Durante siglos, las dudas sobre la existencia del vate han sido constantes. Algunos estudiosos insisten en señalar que no hubo un Homero, sino varios, y que, tras el nombre del supuesto autor, se escondía un colectivo de poetas-recopiladores de la literatura oral anterior a la escritura. Jaeger, por ejemplo, no cree en la existencia del poeta, y otros afirman que la
Ilíada
es un poema mucho más antiguo que la
Odisea
. Pero las investigaciones de los últimos años tienden a afirmar la realidad de Homero. «La magnífica estructura de estos dos grandes poemas», se lee en la
Historia de la Literatura,
de la Universidad de Cambridge, «es casi seguro, en cada caso, creación de un solo poeta, oral o por escrito».

Estructura y también tradición, pues a lo largo de la historia de la civilización griega pocos pusieron en cuestión la existencia del poeta que había educado a toda Grecia con sus cantos, en palabras de Platón, y que había también llevado al primer y más alto rango la palabra escrita, convirtiendo en literatura lo que, hasta él, era tan sólo tradición oral.
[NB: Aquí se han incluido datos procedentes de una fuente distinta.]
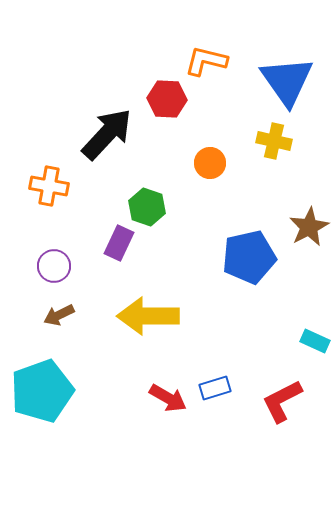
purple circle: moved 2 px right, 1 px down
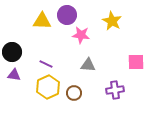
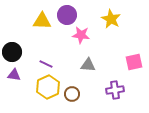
yellow star: moved 1 px left, 2 px up
pink square: moved 2 px left; rotated 12 degrees counterclockwise
brown circle: moved 2 px left, 1 px down
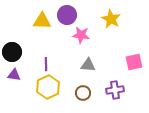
purple line: rotated 64 degrees clockwise
brown circle: moved 11 px right, 1 px up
Si es cierto que, antes de Homero, hubo en Grecia poetas y público, es sólo a partir de Homero que comienza a haber libros y lectores. Y si la arqueología ha probado que muchos de los personajes y las acciones que relatan los poemas homéricos tienen una base real, ¿por qué dudar de la existencia de su autor?
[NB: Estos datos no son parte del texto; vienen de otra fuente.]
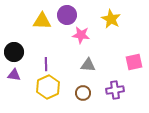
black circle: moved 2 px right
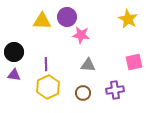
purple circle: moved 2 px down
yellow star: moved 17 px right
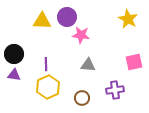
black circle: moved 2 px down
brown circle: moved 1 px left, 5 px down
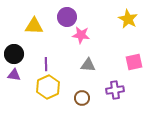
yellow triangle: moved 8 px left, 5 px down
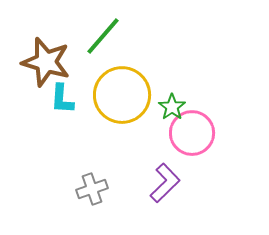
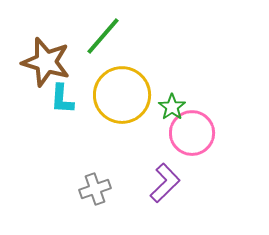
gray cross: moved 3 px right
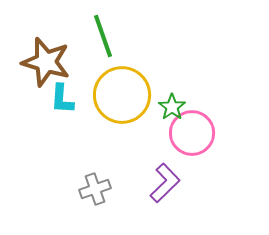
green line: rotated 60 degrees counterclockwise
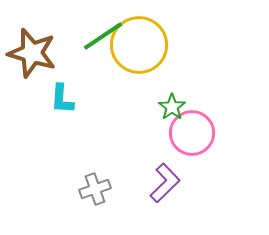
green line: rotated 75 degrees clockwise
brown star: moved 14 px left, 9 px up
yellow circle: moved 17 px right, 50 px up
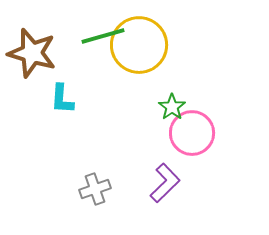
green line: rotated 18 degrees clockwise
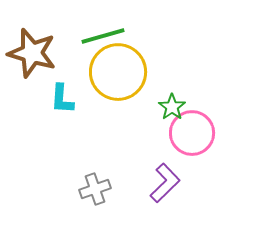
yellow circle: moved 21 px left, 27 px down
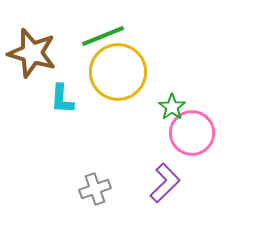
green line: rotated 6 degrees counterclockwise
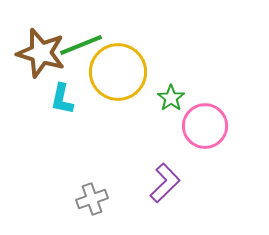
green line: moved 22 px left, 9 px down
brown star: moved 9 px right
cyan L-shape: rotated 8 degrees clockwise
green star: moved 1 px left, 9 px up
pink circle: moved 13 px right, 7 px up
gray cross: moved 3 px left, 10 px down
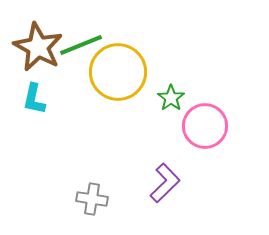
brown star: moved 3 px left, 6 px up; rotated 12 degrees clockwise
cyan L-shape: moved 28 px left
gray cross: rotated 28 degrees clockwise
Se cree que el alfabeto griego, y con él la escritura, nació y se desarrolló en Grecia en la segunda mitad del siglo VIII a.C, en el tiempo que fueron escritos los poemas épicos de Homero. Los griegos no inventaron el alfabeto, sino que lo importaron de los fenicios, lo mismo que les copiaron las quillas para sus naves, la popa redonda para los barcos mercantes que llamaron «corceles del mar», la combinación entre el remo y la vela y la navegación usando de la guía de las estrellas. Aquel ingenio de los griegos primitivos para la asimilación sólo era superado por su talento para transformar y mejorar lo que imitaban. Y al alfabeto fenicio importado de Siria, de origen lingüístico semita, los griegos le incorporaron las vocales, lo que supuso el salto definitivo en la técnica de la escritura. Las leyendas afirman que fue el rey Cadmo quien llevó este tesoro a la ciudad de Tebas, en Beocia. Pero fuese como fuese, nació la lengua escrita. «No puede dudarse», escribe Francisco R. Adrados en su
Historia de la lengua griega
, «de que, si ha de juzgarse por el influjo que ha ejercido en todas las lenguas europeas y, hoy ya, en todas las lenguas, el griego es la primera lengua del mundo».